Завозился совенок под темным платком — я совсем забыл о нем; клетка по-прежнему стояла на подоконнике, а под окном кто-то стучал молотком, стучал, напевая под нос пошлую песенку — как будто громкая ссора двух магов ничуть его не беспокоила…
Секундой спустя я понял, что Ора — или как там ее — действительно заговорила комнату от посторонних ушей.
Все предусмотрела.
Я понял, что устал. Что от заклинания-паралича осталось чуть меньше половины, но силы мои — как магические, так и телесные — на исходе.
— Проклинаю тебя, — сказал я шепотом. — Пусть сдохнет твоя…
И замолчал. Покосился на клетку с совенком.
— Видишь ли, Хорт… Когда-то давно я поклялась, что научусь выправлять души. Как лекарь, прежде чем утолить чьи-то страдания, должен сперва… ну, ты понимаешь.
— Лекарь тренируется на трупах.
— Да… Но когда имеешь дело с человеческой сущностью — трупы не в помощь.

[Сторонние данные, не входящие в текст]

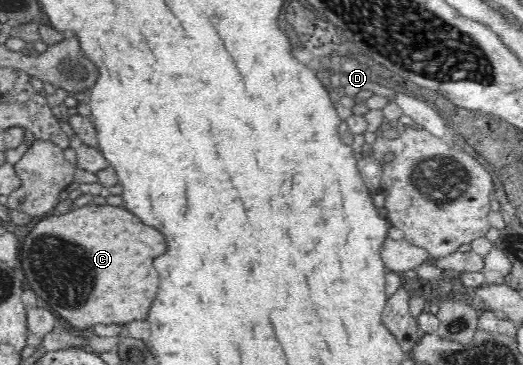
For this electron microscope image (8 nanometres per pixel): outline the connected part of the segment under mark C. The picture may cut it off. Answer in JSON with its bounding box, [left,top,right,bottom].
[16,205,164,327]

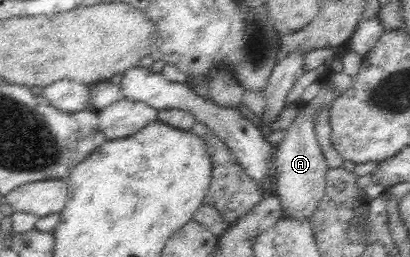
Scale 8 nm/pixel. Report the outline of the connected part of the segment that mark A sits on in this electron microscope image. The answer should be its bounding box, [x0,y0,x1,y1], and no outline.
[273,91,335,221]

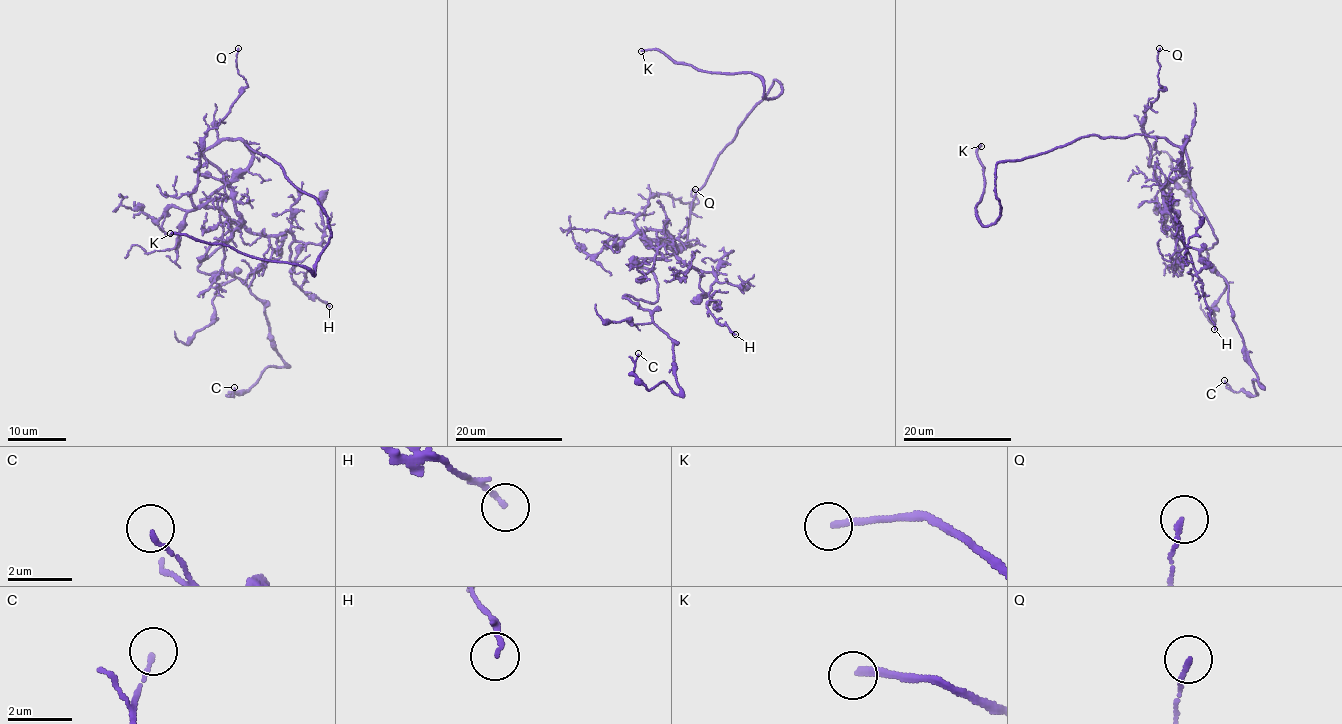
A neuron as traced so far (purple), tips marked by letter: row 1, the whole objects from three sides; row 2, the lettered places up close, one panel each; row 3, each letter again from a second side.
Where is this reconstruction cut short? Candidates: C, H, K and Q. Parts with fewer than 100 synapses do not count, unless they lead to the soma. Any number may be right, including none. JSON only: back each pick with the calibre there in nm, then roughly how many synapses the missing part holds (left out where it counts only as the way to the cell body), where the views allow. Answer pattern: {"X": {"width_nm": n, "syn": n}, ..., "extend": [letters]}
{"K": {"width_nm": 220}, "extend": ["K"]}

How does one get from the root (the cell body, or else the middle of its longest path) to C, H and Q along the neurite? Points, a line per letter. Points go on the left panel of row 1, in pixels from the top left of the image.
C: (228, 139), (203, 152), (226, 181), (201, 202), (233, 236), (198, 270), (245, 283), (284, 365), (234, 387)
H: (228, 139), (239, 139), (252, 156), (229, 183), (239, 221), (256, 233), (292, 235), (292, 281), (329, 306)
Q: (228, 139), (239, 139), (252, 162), (229, 182), (230, 195), (197, 206), (201, 139), (247, 86), (238, 48)

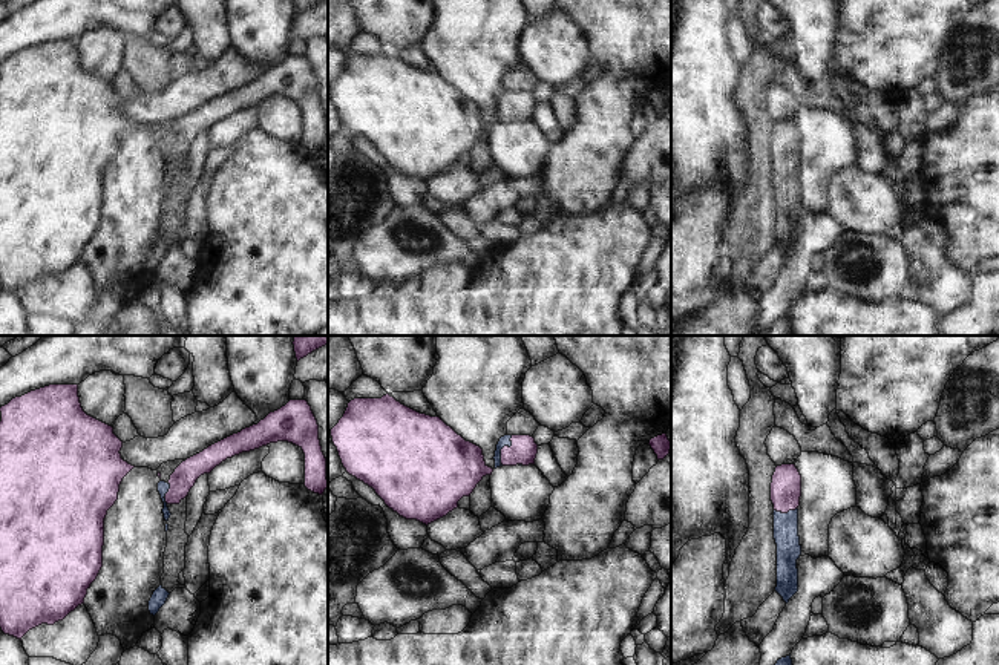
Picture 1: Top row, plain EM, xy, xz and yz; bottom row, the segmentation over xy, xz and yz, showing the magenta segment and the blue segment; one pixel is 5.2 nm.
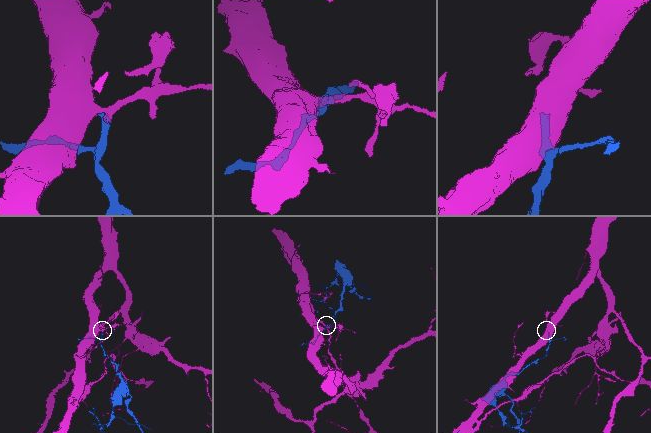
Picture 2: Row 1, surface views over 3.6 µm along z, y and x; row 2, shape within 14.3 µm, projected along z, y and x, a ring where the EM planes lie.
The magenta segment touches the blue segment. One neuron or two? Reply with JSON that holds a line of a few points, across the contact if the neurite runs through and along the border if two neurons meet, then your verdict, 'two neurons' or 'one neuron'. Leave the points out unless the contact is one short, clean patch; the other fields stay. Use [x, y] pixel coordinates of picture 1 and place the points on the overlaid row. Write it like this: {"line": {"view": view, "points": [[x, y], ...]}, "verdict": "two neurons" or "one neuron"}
{"line": {"view": "xz", "points": [[523, 451], [503, 448], [504, 440]]}, "verdict": "one neuron"}

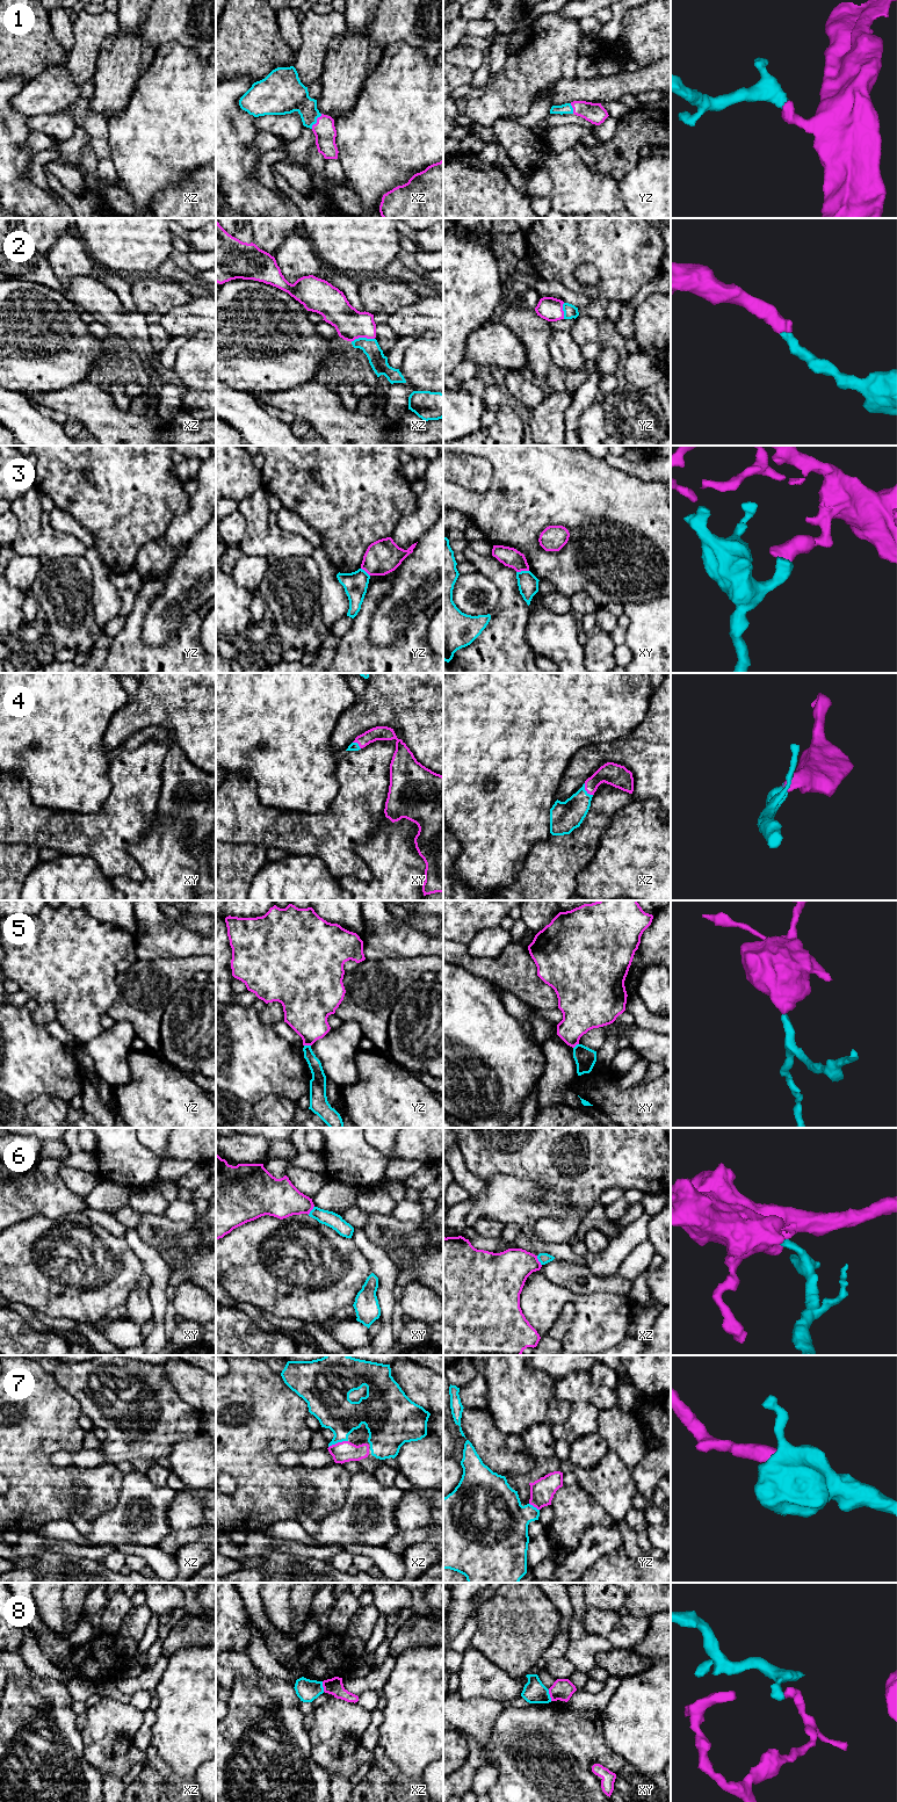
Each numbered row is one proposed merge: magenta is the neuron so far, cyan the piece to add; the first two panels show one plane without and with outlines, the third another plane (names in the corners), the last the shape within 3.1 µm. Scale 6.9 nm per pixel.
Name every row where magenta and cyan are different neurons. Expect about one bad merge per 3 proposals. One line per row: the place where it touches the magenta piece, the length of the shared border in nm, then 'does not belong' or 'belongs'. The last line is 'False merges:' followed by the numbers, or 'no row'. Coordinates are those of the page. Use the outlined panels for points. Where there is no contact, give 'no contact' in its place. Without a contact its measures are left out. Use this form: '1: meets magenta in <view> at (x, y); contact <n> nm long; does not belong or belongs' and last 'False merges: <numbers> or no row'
1: meets magenta in xz at (317, 121); contact 130 nm long; belongs
2: meets magenta in xz at (362, 337); contact 170 nm long; belongs
3: meets magenta in xy at (522, 570); contact 90 nm long; does not belong
4: meets magenta in xz at (586, 790); contact 110 nm long; belongs
5: meets magenta in yz at (308, 1044); contact 50 nm long; does not belong
6: meets magenta in xz at (537, 1260); contact 80 nm long; does not belong
7: meets magenta in xz at (338, 1442); contact 140 nm long; belongs
8: meets magenta in xy at (550, 1695); contact 80 nm long; does not belong
False merges: 3, 5, 6, 8

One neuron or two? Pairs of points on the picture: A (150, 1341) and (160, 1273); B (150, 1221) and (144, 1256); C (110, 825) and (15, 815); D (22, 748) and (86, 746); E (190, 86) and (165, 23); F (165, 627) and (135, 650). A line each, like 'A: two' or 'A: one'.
A: one
B: two
C: one
D: one
E: two
F: two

— А почемуты поклялась? — спросил я мрачно. — Кто тебя дергал за язык? Или неумеренное любопытство? Девиз жестоких детей — «А что у лягушки внутри?»
Она молчала. Неловко вывернувшись на кровати, я смотрел в ее лицо — жесткое, разом постаревшее, угрюмое, но не злое.
— Была одна история, Хорт… Впрочем, не важно… Самые скверные человеческие свойства подчас живут в одном «доме» с самыми лучшими, самыми добрыми чувствами. Любящий человек всегда оказывается самым изощренным палачом. Любящий — и любимый… Тебе понятно?
— Нет, — сказал я честно.
— Ну и ладно, — она вздохнула. — Хорт, если бы ты знал, как я устала. Как тяжело…
Она не договорила, потому что в этот момент я рывком, будто ветхое одеяло, сбросил с себя остатки паралича.
Удар!
Тяжелый бронзовый светильник сорвался с потолочной балки и рухнул на сидящую женщину.
На то место, где она только что сидела.
Дубовый стул осел на подломившихся ножках. Ора Шанталья — или как там ее звали — стояла передо мной, черное платье ее казалось выкованным из чугуна. Невиданной силы заклинание-приказ швырнуло меня обратно, вдавило в гору мятых простыней; с трудом извернувшись, я полоснул по стоящей женщине коленчатой молнией. Не напугать — убить.
Край простыни затлел.
Ора — или как ее там — пошатнулась. Не упала, но пошатнулась сильно, и платье на ее груди украсилось бурым пятном.
Запах гари выворачивал ноздри.
Мы смотрели друг другу в глаза — напряжение было страшное; мы давили друг друга, вжимали друг друга в землю, Ора возвышалась надо мной, как черный шпиль, а я валялся на бывшем ложе бывшей любви, и это обстоятельство почти лишало меня шансов на победу.